8. Ensuite il traça, IHÔAH, LUI-les-Dieux, une enceinte organique dans la sphère de la sensibilité temporelle, extraite de l'antériorité universelle des temps ; et il y plaça ce même Adam, qu'il avait formé pour l'éternité.

9. Ordonnant à l'Élément adamique de faire croître toute espèce de substance végétative, aussi belle à la vue, selon sa nature, que bonne au goût ; et voulant en même temps que le principe substantiel des Vies se développât au centre de l'enceinte organique avec la substance propre du bien ou du mal.

10. Cependant une émanation lumineuse, telle qu'un vaste fleuve, coulait de la sphère sensible pour la vivification de l'enceinte organique ; s'y divisait, et paraissait au dehors selon la puissance quaternaire multiplicatrice, en quatre principes.

11. Le nom du premier de ces principes émanés était Phîshôn, c'est-à-dire, la réalité physique, l'être apparent : il enveloppait toute la terre de Hawilah, l'énergie virtuelle, lieu natal de l'or.

12. Et l'or de cette terre-là, emblème de la réflexion lumineuse, était bon. C'était encore le lieu natal du Bedolla, division mystérieuse, et de la pierre Shohâm, sublimation universelle.

13. Le nom du second de ces principes émanés était Gîhôn, le mouvement formatif : il enveloppait toute la terre de Choush, le principe igné.

14. Le nom du troisième de ces principes émanés était Hiddekel, le rapide propagateur, servant de véhicule au principe de la félicité. Le quatrième, enfin, recevait le nom de Phrath, à cause de la fécondité dont il était la source.
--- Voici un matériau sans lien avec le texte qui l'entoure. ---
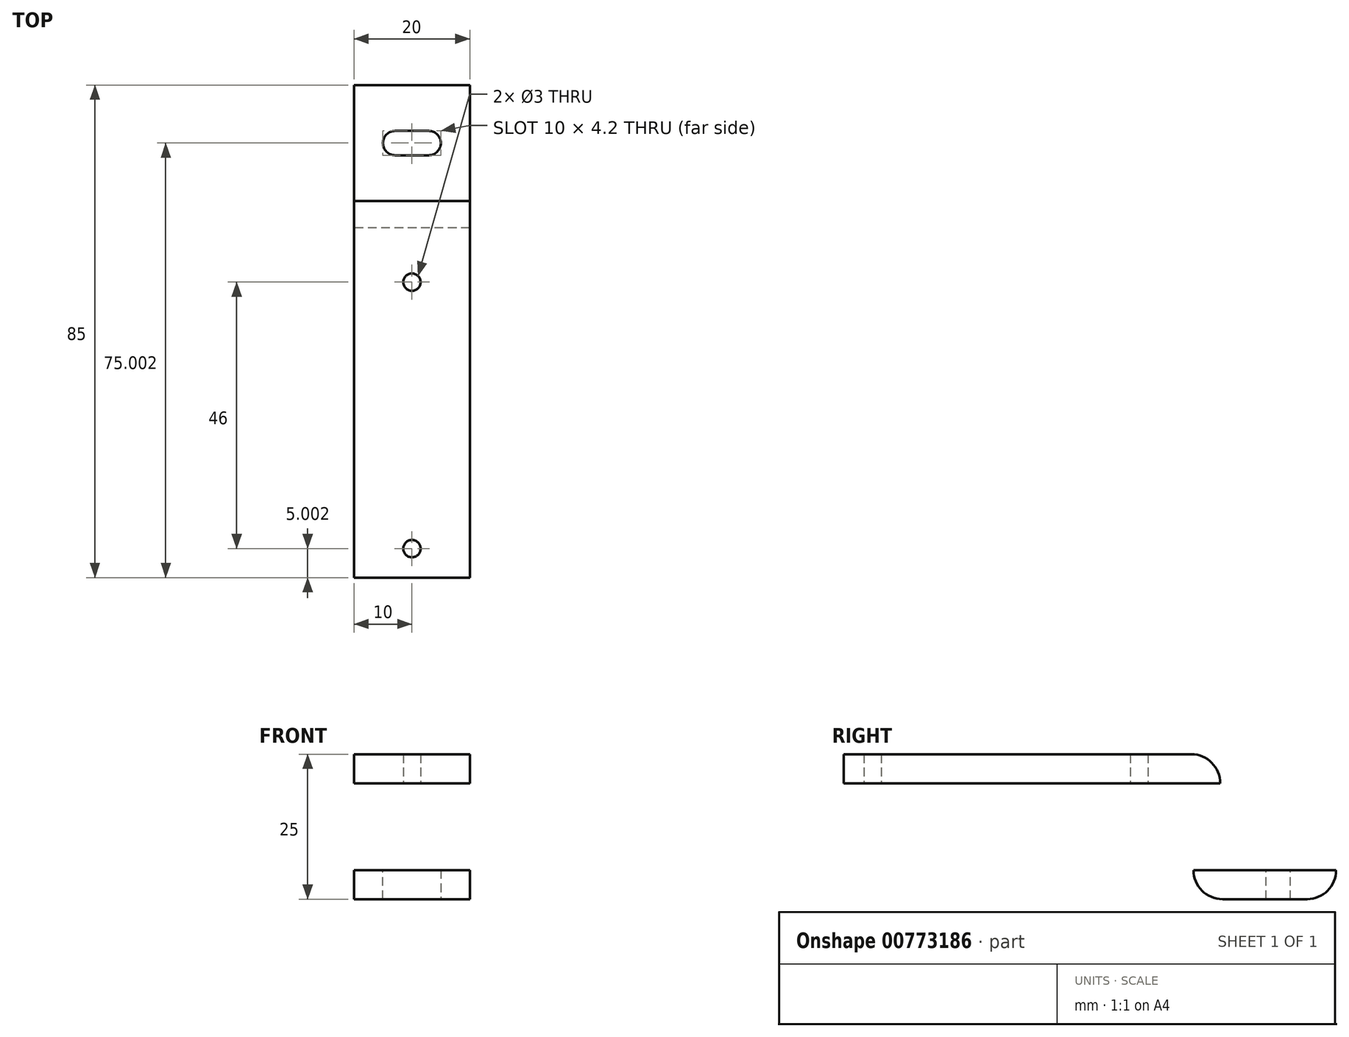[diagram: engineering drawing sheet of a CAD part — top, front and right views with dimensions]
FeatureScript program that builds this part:
annotation { "Feature Type Name" : "Feature", "Feature Type Description" : "" }
export const myFeature = defineFeature(function(context is Context, id is Id, definition is map)
    precondition{}
    {
        {
            var Q0;
            Q0=qCreatedBy(makeId("Right.planeOp"),FACE);
            var sketch = newSketch(context, id + "F0", { "sketchPlane" : qUnion([Q0])});
            skLineSegment(sketch, "E0.bottom", {"start": v(56.21, 5) * mm, "end": v(-8.79, 5) * mm});
            skLineSegment(sketch, "E0.top", {"start": v(56.21, 0) * mm, "end": v(-8.79, 0) * mm});
            skLineSegment(sketch, "E0.left", {"start": v(56.21, 5) * mm, "end": v(56.21, 0) * mm});
            skLineSegment(sketch, "E0.right", {"start": v(-8.79, 5) * mm, "end": v(-8.79, 0) * mm});
            skLineSegment(sketch, "E1.bottom", {"start": v(56.21, 0) * mm, "end": v(47.21, 0) * mm});
            skLineSegment(sketch, "E1.top", {"start": v(56.21, -15) * mm, "end": v(51.6, -15) * mm});
            skLineSegment(sketch, "E1.left", {"start": v(56.21, 0) * mm, "end": v(56.21, -15) * mm});
            skLineSegment(sketch, "E2.bottom", {"start": v(51.6, -15) * mm, "end": v(76.21, -15) * mm});
            skLineSegment(sketch, "E2.top", {"start": v(51.6, -20) * mm, "end": v(76.21, -20) * mm});
            skLineSegment(sketch, "E2.right", {"start": v(76.21, -15) * mm, "end": v(76.21, -20) * mm});
            skFitSpline(sketch, "E3", {"points": [v(47.21, 0) * mm, v(51.6, -15) * mm], "startDerivative": vector(5, -9.27) * mm, "endDerivative": vector(1.79, -10.97) * mm});
            skFitSpline(sketch, "E4", {"points": [v(51.6, -15) * mm, v(51.6, -20) * mm], "startDerivative": vector(0, -5) * mm, "endDerivative": vector(0, -5) * mm});
            skSolve(sketch);
        }
        {
            var Q0;
            Q0=makeQuery(id+"F0.imprint","IMPRINT",FACE,{"disambiguationData":[TD([[makeQuery(id+"F0.imprint","IMPRINT",EDGE,{"derivedFrom":sQuery(id+"F0.wireOp",EDGE,"E2.top")}),1.0]])]});
            var Q1;
            Q1=makeQuery(id+"F0.imprint","IMPRINT",FACE,{"disambiguationData":[TD([[makeQuery(id+"F0.imprint","IMPRINT",EDGE,{"derivedFrom":sQuery(id+"F0.wireOp",EDGE,"E1.bottom")}),1.0]])]});
            var Q2;
            Q2=makeQuery(id+"F0.imprint","IMPRINT",FACE,{"disambiguationData":[TD([[makeQuery(id+"F0.imprint","IMPRINT",EDGE,{"derivedFrom":sQuery(id+"F0.wireOp",EDGE,"E0.bottom")}),1.0]])]});
            extrude(context, id + "F1", {"entities" : qUnion([Q0, Q1, Q2]), "depth" : 20 * mm, "offsetDistance" : 25 * mm});
        }
        {
            var Q0;
            Q0=makeQuery(id+"F1.opExtrude","SWEPT_FACE",FACE,{"disambiguationData":[OSD([sQuery(id+"F0.wireOp",EDGE,"E0.top")])]});
            var sketch = newSketch(context, id + "F2", { "sketchPlane" : qUnion([Q0])});
            skCircle(sketch, "E5", {"center": v(10, -42.21) * mm, "radius": 1.5 * mm});
            skPoint(sketch, "E5.centerSnap0", {"position": v(10, -47.21) * mm});
            skCircle(sketch, "E6", {"center": v(10, 3.79) * mm, "radius": 1.5 * mm});
            skPoint(sketch, "E6.centerSnap0", {"position": v(10, 8.79) * mm});
            skSolve(sketch);
        }
        {
            var Q0;
            Q0=makeQuery(id+"F2.imprint","IMPRINT",FACE,{"disambiguationData":[TD([[makeQuery(id+"F2.imprint","IMPRINT",EDGE,{"derivedFrom":sQuery(id+"F2.wireOp",EDGE,"E5")}),1.0]])]});
            var Q1;
            Q1=makeQuery(id+"F2.imprint","IMPRINT",FACE,{"disambiguationData":[TD([[makeQuery(id+"F2.imprint","IMPRINT",EDGE,{"derivedFrom":sQuery(id+"F2.wireOp",EDGE,"E6")}),1.0]])]});
            var Q2;
            Q2=sQuery(id+"F2.wireOp",EDGE,"E5");
            var Q3;
            Q3=sQuery(id+"F2.wireOp",EDGE,"E6");
            extrude(context, id + "F3", {"entities" : qUnion([Q0, Q1]), "operationType" : NewBodyOperationType.REMOVE, "surfaceEntities" : qUnion([Q2, Q3]), "oppositeDirection" : true, "depth" : 5 * mm, "offsetDistance" : 25 * mm});
        }
        {
            var Q0;
            Q0=makeQuery(id+"F1.opExtrude","SWEPT_FACE",FACE,{"disambiguationData":[OSD([sQuery(id+"F0.wireOp",EDGE,"E2.bottom")])]});
            var sketch = newSketch(context, id + "F4", { "sketchPlane" : qUnion([Q0])});
            skLineSegment(sketch, "E7.bottom", {"start": v(5, 68.31) * mm, "end": v(15, 68.31) * mm});
            skLineSegment(sketch, "E7.top", {"start": v(5, 64.11) * mm, "end": v(15, 64.11) * mm});
            skLineSegment(sketch, "E7.left", {"start": v(5, 68.31) * mm, "end": v(5, 64.11) * mm});
            skLineSegment(sketch, "E7.right", {"start": v(15, 68.31) * mm, "end": v(15, 64.11) * mm});
            skPoint(sketch, "E7.middle", {"position": v(10, 66.21) * mm});
            skPoint(sketch, "E7.middle.positionSnap0", {"position": v(10, 76.21) * mm});
            skPoint(sketch, "E7.middle.positionSnap1", {"position": v(0, 66.21) * mm});
            skPoint(sketch, "E7.centerSnap0", {"position": v(10, 76.21) * mm});
            skPoint(sketch, "E7.centerSnap1", {"position": v(0, 66.21) * mm});
            skSolve(sketch);
        }
        {
            var Q0;
            Q0=makeQuery(id+"F4.imprint","IMPRINT",FACE,{"disambiguationData":[TD([[makeQuery(id+"F4.imprint","IMPRINT",EDGE,{"derivedFrom":sQuery(id+"F4.wireOp",EDGE,"E7.bottom")}),-1.0]])]});
            extrude(context, id + "F5", {"entities" : qUnion([Q0]), "operationType" : NewBodyOperationType.REMOVE, "oppositeDirection" : true, "depth" : 5 * mm, "offsetDistance" : 25 * mm});
        }
        {
            var Q0;
            Q0=makeQuery(id+"F5.boolean.opBoolean","COPY",EDGE,{"derivedFrom":makeQuery(id+"F5.opExtrude","SWEPT_EDGE",EDGE,{"disambiguationData":[OSD([sQuery(id+"F4.wireOp",EDGE,"E7.bottom"),sQuery(id+"F4.wireOp",EDGE,"E7.left")])]})});
            var Q1;
            Q1=makeQuery(id+"F5.boolean.opBoolean","COPY",EDGE,{"derivedFrom":makeQuery(id+"F5.opExtrude","SWEPT_EDGE",EDGE,{"disambiguationData":[OSD([sQuery(id+"F4.wireOp",EDGE,"E7.bottom"),sQuery(id+"F4.wireOp",EDGE,"E7.right")])]})});
            var Q2;
            Q2=makeQuery(id+"F5.boolean.opBoolean","COPY",EDGE,{"derivedFrom":makeQuery(id+"F5.opExtrude","SWEPT_EDGE",EDGE,{"disambiguationData":[OSD([sQuery(id+"F4.wireOp",EDGE,"E7.top"),sQuery(id+"F4.wireOp",EDGE,"E7.right")])]})});
            var Q3;
            Q3=makeQuery(id+"F5.boolean.opBoolean","COPY",EDGE,{"derivedFrom":makeQuery(id+"F5.opExtrude","SWEPT_EDGE",EDGE,{"disambiguationData":[OSD([sQuery(id+"F4.wireOp",EDGE,"E7.top"),sQuery(id+"F4.wireOp",EDGE,"E7.left")])]})});
            fillet(context, id + "F6", {"entities" : qUnion([Q0, Q1, Q2, Q3]), "radius" : 2.1 * mm, "tangentPropagation" : true, "allowEdgeOverflow" : false});
        }
        {
            var Q0;
            Q0=makeQuery(id+"F1.opExtrude","SWEPT_EDGE",EDGE,{"disambiguationData":[OSD([sQuery(id+"F0.wireOp",EDGE,"E0.bottom"),sQuery(id+"F0.wireOp",EDGE,"E0.left")])]});
            var Q1;
            Q1=makeQuery(id+"F1.opExtrude","SWEPT_EDGE",EDGE,{"disambiguationData":[OSD([sQuery(id+"F0.wireOp",EDGE,"E2.top"),sQuery(id+"F0.wireOp",EDGE,"E2.left")])]});
            fillet(context, id + "F7", {"entities" : qUnion([Q0, Q1]), "radius" : 5 * mm, "tangentPropagation" : true, "allowEdgeOverflow" : false});
        }
    });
15. Ainsi donc, IHÔAH, l'Être des êtres, ayant pris Adam, l'Homme universel, le plaça dans l'enceinte organique de la sensibilité temporelle, pour qu'il l'élaborât et la gardât avec soin.

16. Et il lui recommanda fortement, IHÔAH, LUI-les-Dieux, en lui déclarant ainsi sa volonté : "de toute la substance végétative de l'enceinte organique, tu peux t'alimenter sans Crainte :

17. Mais de la substance propre de la connaissance du bien et du mal garde-toi de faire aucune consommation car au jour même où tu t'en alimenteras, tu deviendras muable ; et tu mourras".

18. Ensuite il dit, IHÔAH, l'Être des êtres, il n'est pas bon qu'Adam soit dans la solitude de lui-même : je lui ferai une compagne, une aide élémentaire, émanée de lui-même, et formée dans la réflexion de sa lumière.

19. Or, il avait formé hors de l'Élément adamique, toute l'animalité de la nature terrestre, et toute l'espèce volatile des cieux, il les fit venir vers Adam pour voir quel nom relatif à lui-même, cet Homme universel assignerait à chaque espèce ; et tous les noms qu'il assigna à ces espèces, dans leurs rapports avec lui, furent l'expression de leurs rapports avec l'Ame vivante universelle.

20. Ainsi donc, Adam assigna des noms à l'espèce entière des quadrupèdes, à celle des oiseaux, et généralement à toute l'animalité de la nature ; mais il fut loin d'y trouver cette compagne, cette aide élémentaire, qui, émanée de lui-même, et formée dans la réflexion de sa lumière, devait lui présenter son image réfléchie.

21. Alors IHÔAH, l'Être des êtres, laissa tomber un sommeil profond et sympathique sur cet Homme universel, qui s'endormit soudain ; et rompant l'unité de ses enveloppes extérieures, il prit l'une d'elles, et revêtit de forme et de beauté corporelle, sa faiblesse originelle.

22. Ensuite il rétablit cette enveloppe qu'il avait extraite de la substance même d'Adam, pour la faire servir de base à celle d'Aîshah, sa compagne intellectuelle ; et il l'amena vers lui.

23. Et Adam, déclarant sa pensée, dit : celle-ci est véritablement substance de ma substance, et forme de ma forme ; et il l'appela Aîshah, faculté volitive efficiente, à cause du principe volitif intellectuel Aîsh, dont elle avait été tirée en substance.

24. Voilà pourquoi l'homme intellectuel, Aîsh, doit quitter son père et sa mère, et se réunir à sa compagne intellectuelle, Aîshah, sa faculté volitive ; afin de ne faire avec elle qu'un seul être sous une même forme.

25. Or, ils étaient l'un et l'autre entièrement découverts, sans aucun voile corporel qui déguisât leurs conceptions mentales, l'universel Adam, et sa faculté volitive Aîshah ; et ils ne se causaient entre eux aucune honte.